やること:
a. 本文のうち「アプリケーションが複数のサーバで実行される場合」で始まる段落を、大事な事実を残して短く書き直してください。
b. Laravelの新機能を説明した本文の続きを、最後の文の後から書いてください。

本文:
▽
アプリケーションが複数のサーバで実行される場合、スケジュール済みのジョブを単一サーバ上のみで実行するよう制限できるようになりました。たとえば、毎週の金曜の夜に、新しいレポートを生成するタスクをスケジュールしていると仮定しましょう。タスクスケジューラが3つのワーカーサーバ上で実行されているなら、スケジュールされているタスクは3つ全部のサーバで実行され、3回レポートが生成されます。これではいけません。
タスクをサーバひとつだけで実行するように指示するには、スケジュールタスクを定義するときにonOneServer
メソッドを使用します。このタスクを最初に取得したサーバが、同じタスクを同じCronサイクルで他のサーバで実行しないように、ジョブにアトミックなロックを確保します。
$schedule->command('report:generate')
->fridays()
->at('17:00')
->onOneServer();
動的レート制限
以前のLaravelのリリースでは、ルートのグループへレート制限を指定する場合、リクエストの最大回数をハードコードする必要がありました。
Route::middleware('auth:api', 'throttle:60,1')->group(function () {
Route::get('/user', function () {
//
});
});
Laravel5.6では、認証されたUser
モデルの属性にもとづいて、リクエストの最大回数が動的に指定されます。たとえば、User
モデルがrate_limit
属性を含んでいれば、属性の名前をthrottle
ミドルウェアに指定することで、最大リクエストカウントを計算するために使用されます。
△
提供一覧:
▽
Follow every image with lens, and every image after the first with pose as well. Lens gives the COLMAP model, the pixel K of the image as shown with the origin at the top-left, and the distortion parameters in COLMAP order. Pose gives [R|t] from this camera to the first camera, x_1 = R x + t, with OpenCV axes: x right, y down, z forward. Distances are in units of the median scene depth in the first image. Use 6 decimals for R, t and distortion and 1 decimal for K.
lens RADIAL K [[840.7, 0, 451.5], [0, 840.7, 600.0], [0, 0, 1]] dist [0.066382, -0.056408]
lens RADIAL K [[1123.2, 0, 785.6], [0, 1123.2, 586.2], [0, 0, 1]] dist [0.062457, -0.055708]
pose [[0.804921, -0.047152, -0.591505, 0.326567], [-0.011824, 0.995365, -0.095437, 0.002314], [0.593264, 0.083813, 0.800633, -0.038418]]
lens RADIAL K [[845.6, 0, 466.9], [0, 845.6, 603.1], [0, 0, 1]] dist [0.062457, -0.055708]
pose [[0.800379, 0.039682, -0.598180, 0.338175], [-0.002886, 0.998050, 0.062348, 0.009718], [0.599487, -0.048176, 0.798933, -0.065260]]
△
答え:
a. アプリを複数のサーバで動かしているときは、スケジュールしたジョブを1台のサーバだけで動かすように制限できるようになりました。たとえば、毎週金曜の夜にレポートを作るタスクを組んでいて、タスクスケジューラが3台のワーカーサーバで動いているとします。その場合はタスクが3台すべてで動き、レポートが3回作られてしまいます。

b.
Route::middleware('auth:api', 'throttle:rate_limit,1')->group(function () {
Route::get('/user', function () {
//
});
});
ブロードキャストチャンネルクラス
アプリケーションで多くのチャンネルを利用していると、routes/channels.php
ファイルは膨大になってしまいます。認証チャンネルのクロージャを使用する代わりに、チャンネルクラスを使用するのが良いでしょう。チャンネルクラスを生成するには、make:channel
Aritisanコマンドが使用できます。このコマンドは、新しいチャンネルクラスをApp/Broadcasting
ディレクトリへ生成します。
php artisan make:channel OrderChannel
次に、チャンネルをroutes/channels.php
ファイルで登録します。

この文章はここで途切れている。